More than two hundred years later, the iconic tall ship’s replica has become an ambassador of maritime and Pacific Northwest history up and down the Pacific coast. History buffs and sailing enthusiasts can see the Lady Washington up close when it makes its final stop of the 2015 Columbia River Voyage at the Port of Ilwaco on Aug. 28. The ship plans to dock from 10 a.m. to 1 p.m., when on-board tours will be offered. A $3 donation is requested for a tour.

The modern Lady Washington is a stunning replica of its centuries-old counterpart and a piece of living history: it features about six miles of rigging, more than 4,400 square feet of sail area and a mast height of 89 feet. Stepping aboard the full-scale replica is akin to stepping back in time – the modern ship was thoroughly researched by historians and built by skilled shipwrights.

Does something about the Lady Washington look familiar? You may have seen the ship without knowing it – the Lady Washington has been featured in a music video by rap superstar Macklemore and numerous Hollywood blockbusters, including Pirates of the Caribbean: The Curse of the Black PearlStar Trek: GenerationsOnce Upon A Time and Revolution.

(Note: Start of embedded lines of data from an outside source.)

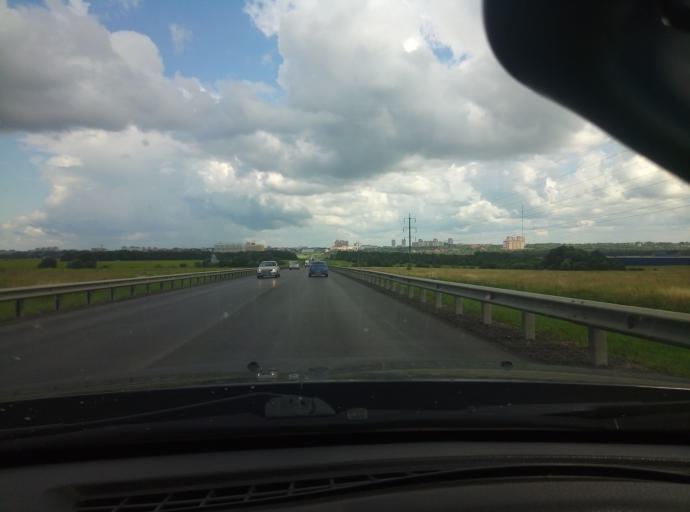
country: RU
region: Tula
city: Kosaya Gora
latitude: 54.1574
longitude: 37.5212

The Lady Washington is often accompanied by the topsail ketch Hawaiian Chieftain, but will make its final Columbia River voyage solo – the Hawaii Chieftain is undergoing maintenance. Learn more about the Lady Washington and the Grays Harbor Historical Seaport Authority at www.historicalseaport.org.

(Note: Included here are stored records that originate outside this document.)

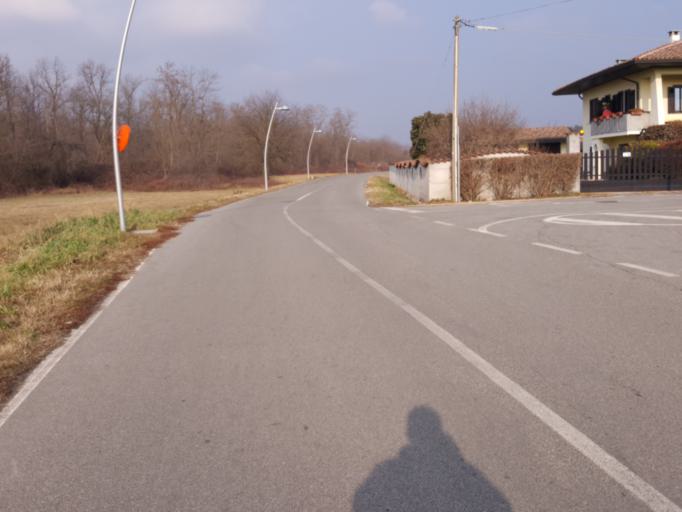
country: IT
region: Piedmont
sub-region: Provincia di Novara
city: Cressa
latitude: 45.6477
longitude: 8.5053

Landlubbers and enthusiasts of more-contemporary classics can look forward to the Slow Drag at the Port in Ilwaco and the Rod Run to the End of the World in Ocean Park, two mid-September classic car events on the Peninsula.

The 32nd annual Rod Run to the End of the World, set for Sept. 12-13, features cars built in 1985 and earlier, and offers vintage vehicle fans acres of eye candy. The Slow Drag at the Port, where slow and steady wins the race, is set for Sept. 11. Cars accelerate for about 15 feet and then coast about 200 yards toward the finish line. The car that crosses and stops closest to the line is the victor.